In an entertainment universe where women still labor to get publicity to focus on something other than what they did or didn’t eat to get that bikini body or whom they’re schtupping, Klausner is committed to her craft, and she continues to hone both her writing and her schtick in a way that satirizes this trend — the way the public especially owns the lady bits of its female stars — with a character who is obsessed with pop culture and stardom but cannot seem to achieve anything resembling a career. Her character’s “unlikability” hinges on the fact that she cares more for herself and her career, nonexistent though it may be, than she does for her domestic partnership, or anything domestic for that matter. A Passover Seder at her mother’s sends her on a psych-med odyssey that culminates with her re-upping her meds at a Quiznos. In episode 9, “Sweet Tea,” Julie, Billy and the gang mistakenly take ayahuasca with a group of trans women as their unwilling spirit guides. Julie goes on a trip in which she sings a perfect musical number about Etsy and lost hope. It’s a genius send-up about what it means to be a woman who has made the choice of herself over financial success, starting a family or even personal happiness. That in certain circles this is still considered feminist or even radical speaks volumes.
“There’s a therapeutic alchemy to talking about something inaccessible,” Klausner tells me. “In a way, I think men have the advantage to draw on things besides their own personal experience because they have created the world.”

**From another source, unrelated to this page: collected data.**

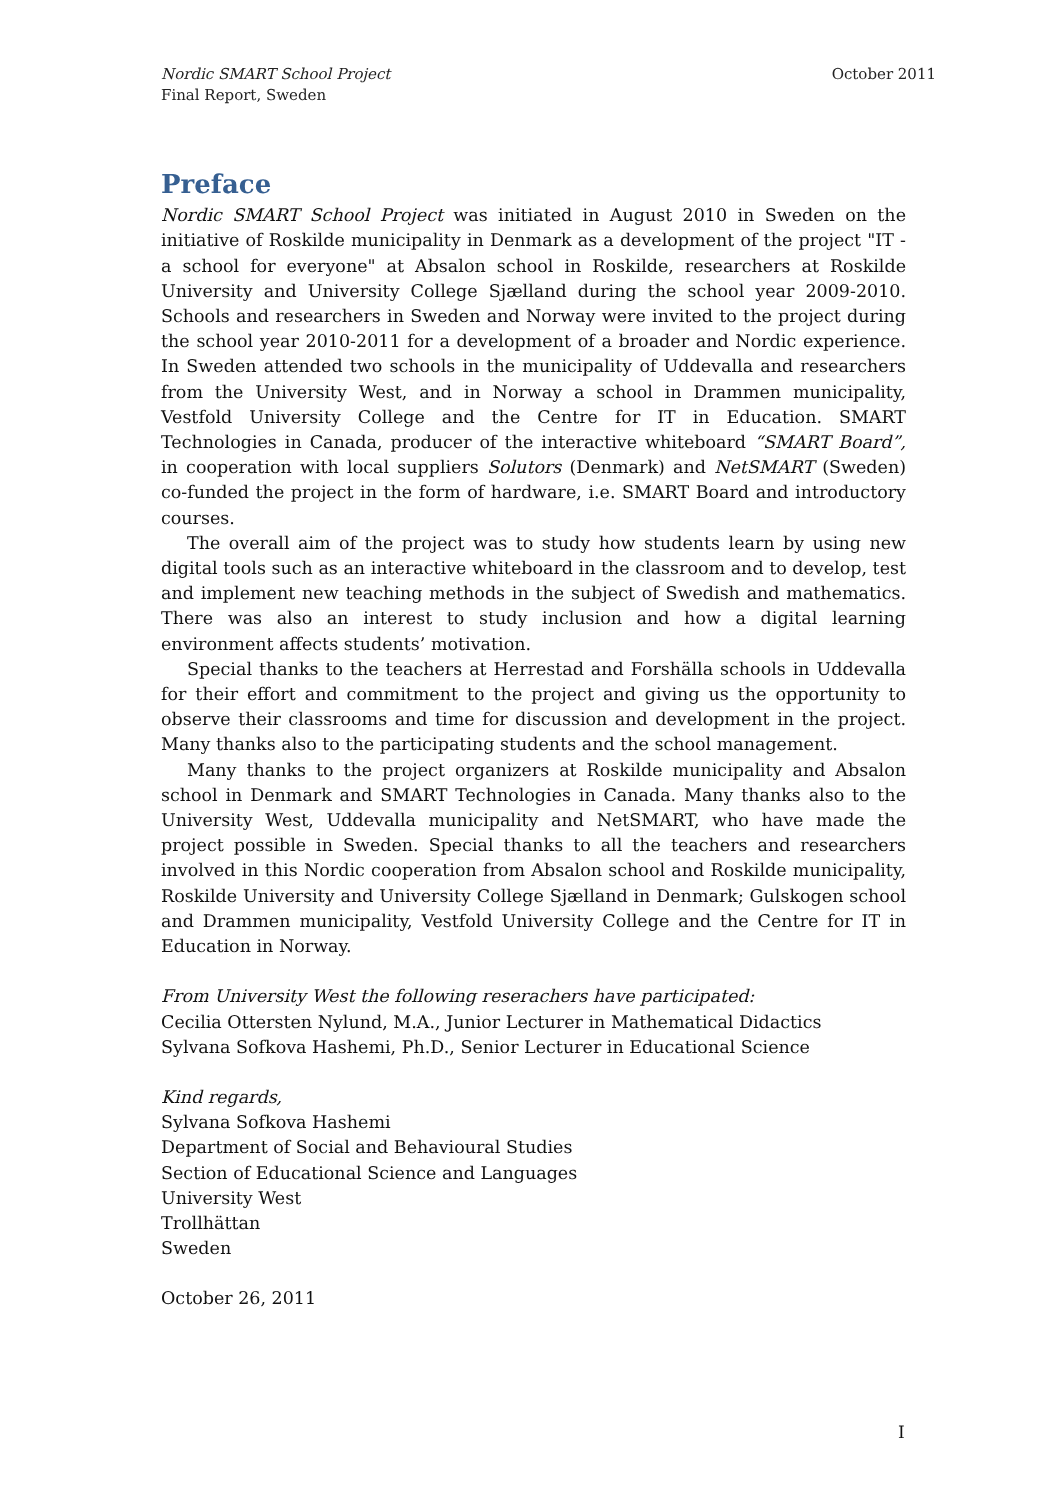Nordic SMART School Project
Final Report, Sweden
October 2011
Preface
Nordic SMART School Project was initiated in August 2010 in Sweden on the initiative of Roskilde municipality in Denmark as a development of the project "IT - a school for everyone" at Absalon school in Roskilde, researchers at Roskilde University and University College Sjælland during the school year 2009-2010. Schools and researchers in Sweden and Norway were invited to the project during the school year 2010-2011 for a development of a broader and Nordic experience. In Sweden attended two schools in the municipality of Uddevalla and researchers from the University West, and in Norway a school in Drammen municipality, Vestfold University College and the Centre for IT in Education. SMART Technologies in Canada, producer of the interactive whiteboard “SMART Board”, in cooperation with local suppliers Solutors (Denmark) and NetSMART (Sweden) co-funded the project in the form of hardware, i.e. SMART Board and introductory courses.
The overall aim of the project was to study how students learn by using new digital tools such as an interactive whiteboard in the classroom and to develop, test and implement new teaching methods in the subject of Swedish and mathematics. There was also an interest to study inclusion and how a digital learning environment affects students’ motivation.
Special thanks to the teachers at Herrestad and Forshälla schools in Uddevalla for their effort and commitment to the project and giving us the opportunity to observe their classrooms and time for discussion and development in the project. Many thanks also to the participating students and the school management.
Many thanks to the project organizers at Roskilde municipality and Absalon school in Denmark and SMART Technologies in Canada. Many thanks also to the University West, Uddevalla municipality and NetSMART, who have made the project possible in Sweden. Special thanks to all the teachers and researchers involved in this Nordic cooperation from Absalon school and Roskilde municipality, Roskilde University and University College Sjælland in Denmark; Gulskogen school and Drammen municipality, Vestfold University College and the Centre for IT in Education in Norway.
From University West the following reserachers have participated:
Cecilia Ottersten Nylund, M.A., Junior Lecturer in Mathematical Didactics
Sylvana Sofkova Hashemi, Ph.D., Senior Lecturer in Educational Science
Kind regards,
Sylvana Sofkova Hashemi
Department of Social and Behavioural Studies
Section of Educational Science and Languages
University West
Trollhättan
Sweden
October 26, 2011
I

The question is what happens when a morally questionable female character (who may or may not realize she’s morally questionable) confronts being a woman in the age of 45? How does the feminist writer reconcile these truths and continue to be funny? Julie Kessler may be gaming the system — she drags an inflated strike rat around to avoid waiting on lines at trendy restaurants — but Julie Klausner, along with Ilana Glazer and Abbi Jacobson, and to a certain extent Amy Schumer, are reifying what’s available for female comedians on TV. The episode of “Broad City” with Hillary Clinton comes to mind, especially Abbi and Ilana’s messianic reverence for her and then the brutal wake-up call of what happened next.
“The election happened while we were writing season 3,” Klausner says. “We had to strike a balance between distraction and catharsis to show people not generally seen on TV surviving and living — a Jewish woman and a gay man with a trans conspiracy theorist (Shakina Nayfack). At the same time, we’re not Samantha Bee or John Oliver. I’m so glad I didn’t have to write jokes about the election but I live in a world where women are in control and a gay man is the lead.” She laughs and then says, “Of course, I would give it all back if the situation had worked out the other way.” I pause for a moment to wonder which Julie is talking, though I’m pretty sure I already know.